*Extract to read*.
When to Use Cyclic Spectroscopy#

CS is useful when observing pulsars that are highly scattered by the ionized interstellar medium (IISM). Density variations in the IISM diffract pulsar signals at radio frequencies, scattering rays into an observer’s line of sight that would not otherwise intersect with the Earth. The differing path lengths upon which these signals travel causes them to arrive at Earth with different phases, leading to constructive and destructive interference known as scintillation. The resulting interference pattern varies with time and frequency leading to increases in flux density that are localized over a characteristic scintillation bandwidth, \(\Delta \nu_{\rm scint}\), and timescale, \(t_{\rm scint}\). Multi-path propagation also causes pulsed emission to arrive at the Earth with varying time delays that are functionally described as a one-sided exponential that decays by \(1/e\) over a scattering timescale, \(\tau_{\rm s}\). The relationship between the scattering timescale and scintillation bandwidth is given by

\[\Delta \nu_{\rm scint} \tau_{\rm s} = 2 \pi C_1\]

where C1 is a constant of proportionality related to the geometry of density variations in the IISM. For a uniform electron density model with a Kolmogorov turbulence spectrum \(C_1\) = 1.16, while for a thin-screen density model and Kolmogorov spectrum \(C_1\) = 0.957.

Within pulsar astronomy a measurement of pulse flux density as a function of time and frequency (i.e. an observation of the diffractive interference pattern) is known as a dynamic spectrum, and such a measurement encodes a wealth of information about the IISM. Specifically, measurement of the scintillation bandwidth can be used to estimate the scattering delay up to the value of \(C_1\). Furthermore, a 2-D Fourier transform of the dynamic spectrum, known as a secondary spectrum, often reveals parabolic arcs and inverted parabolic arclets which are related to the distance to the scattering screens. The secondary spectrum is thus a valuable probe of the geometry of the IISM.

While scattering is useful for studying the IISM, it serves as a nuisance term for high-precision pulsar timing. Scattering delays bias measurements of pulse times of arrival (TOAs), and epoch-to-epoch changes in ts are a source of stochastic red noise in pulsar timing models. The influence of nanohertz-frequency gravitational waves (GWs) also manifests as a stochastic red noise process, so unmodeled scattering delays decrease pulsar timing array sensitivity to GWs.

*Data shown*.
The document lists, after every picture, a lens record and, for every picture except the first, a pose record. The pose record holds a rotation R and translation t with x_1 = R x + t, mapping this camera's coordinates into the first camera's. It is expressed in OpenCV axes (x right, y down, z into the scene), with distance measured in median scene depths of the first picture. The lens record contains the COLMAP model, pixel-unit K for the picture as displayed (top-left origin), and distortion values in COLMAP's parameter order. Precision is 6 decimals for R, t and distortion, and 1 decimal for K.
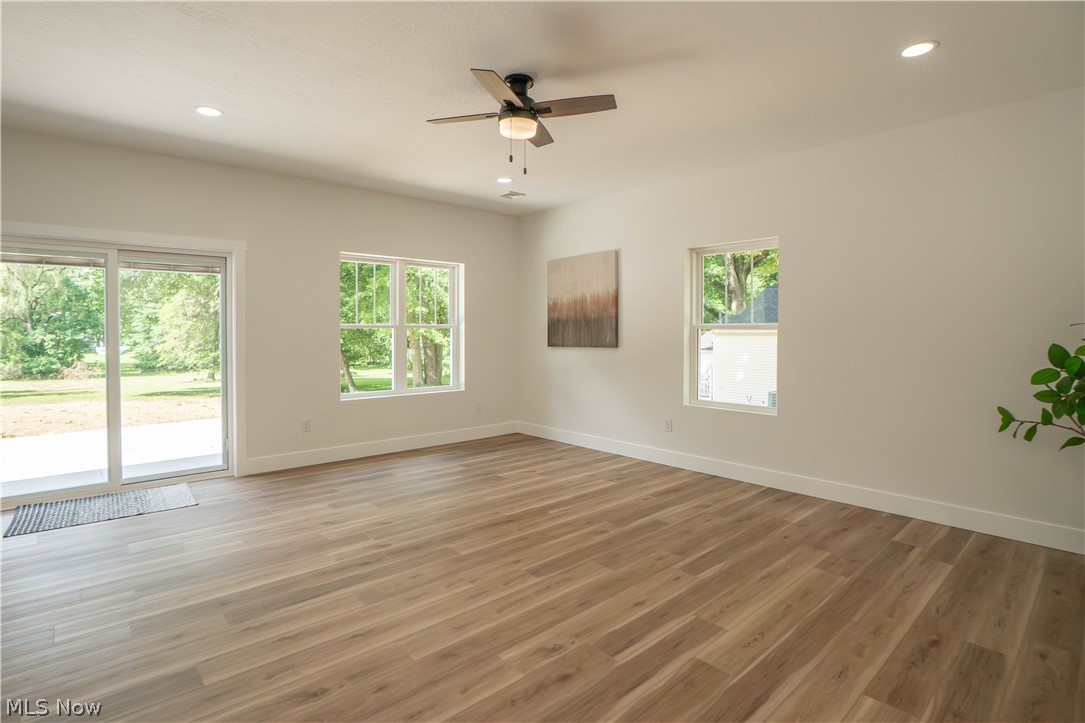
lens RADIAL K [[544.8, 0, 518.7], [0, 544.8, 343.9], [0, 0, 1]] dist [-0.036877, 0.000009]
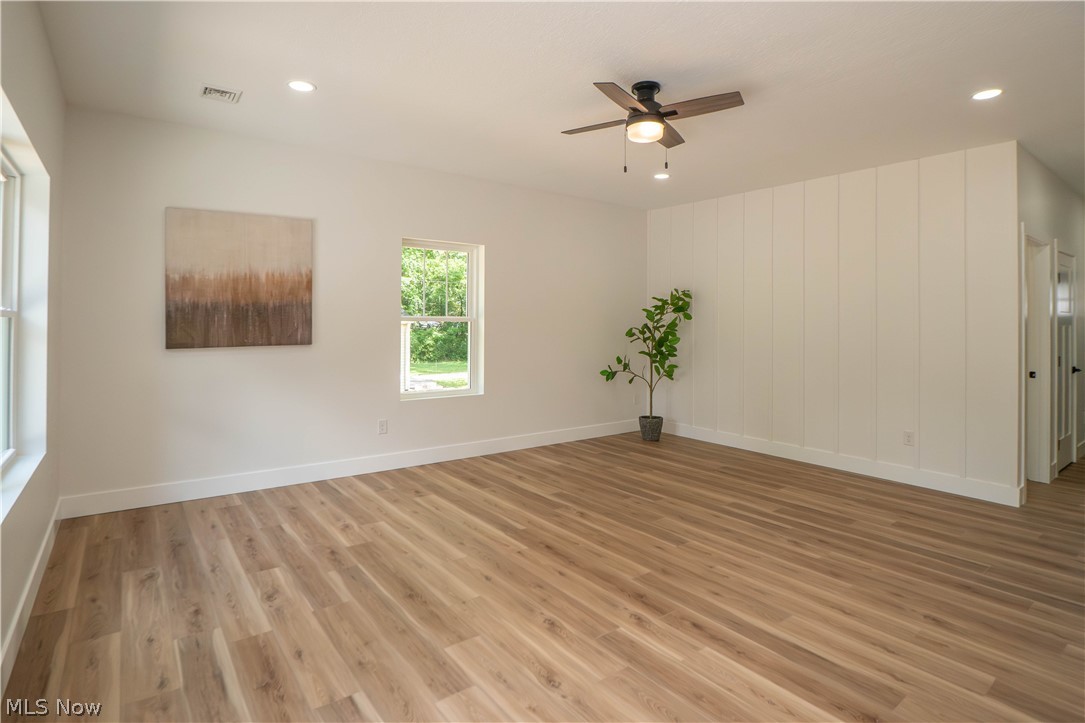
lens RADIAL K [[529.1, 0, 564.0], [0, 529.1, 323.3], [0, 0, 1]] dist [-0.033537, 0.000901]
pose [[0.065720, -0.000961, 0.997838, -0.764193], [0.014692, 0.999892, -0.000005, -0.025814], [-0.997730, 0.014661, 0.065727, 0.825461]]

*Task set*.
[A] Translate this sentence from the text on cyclic spectroscopy into Spanish: "The secondary spectrum is thus a valuable probe of the geometry of the IISM."
[B] Carry the text on cyclic spectroscopy on past its last sentence.
The data are not needed for this work.

*Answers to the exercise*.
[A] Por lo tanto, el espectro secundario es una valiosa sonda de la geometría del IISM.

[B]
Scattering delays can be estimated by measuring \(\Delta \nu_{\rm scint}\) from dynamic spectra (which, as previously mentioned, are also useful for studying the IISM). However, very highly scatted pulsars may have \(\Delta \nu_{\rm scint}\) that are too narrow to resolve with traditional techniques. Thus CS may be useful for resolving scintles in highly scattered pulsars.

This has several benefits. First, it may be possible to measure \(\Delta \nu_{\rm scint}\), and thus estimate \(\tau_{\rm s}\), while maintaining adequate pulse phase resolution for high-precision pulsar timing. Second, measuring the average phase slope of the cyclic spectrum provides another measure of the total time delay that a pulsar signal experiences. Finally, under certain conditions it may be possible to measure the impulse response function (IRF) of the IISM, and to thus measure ts directly.

The GBT Cyclic Spectroscopy Backend#

CS is computationally demanding and its use was historically limited to special instruments. GBO now offers an observatory-supported CS backend that operates in close-to-real time and that is controlled using the standard GBT observing interface (Astrid). It operates in parallel with VEGAS, producing traditional data products and periodic spectra (which are related to the cylclic spectrum via a Fourier transform).

The Cyclic Spectroscopy reference section contains detailed technical information on the CS backend.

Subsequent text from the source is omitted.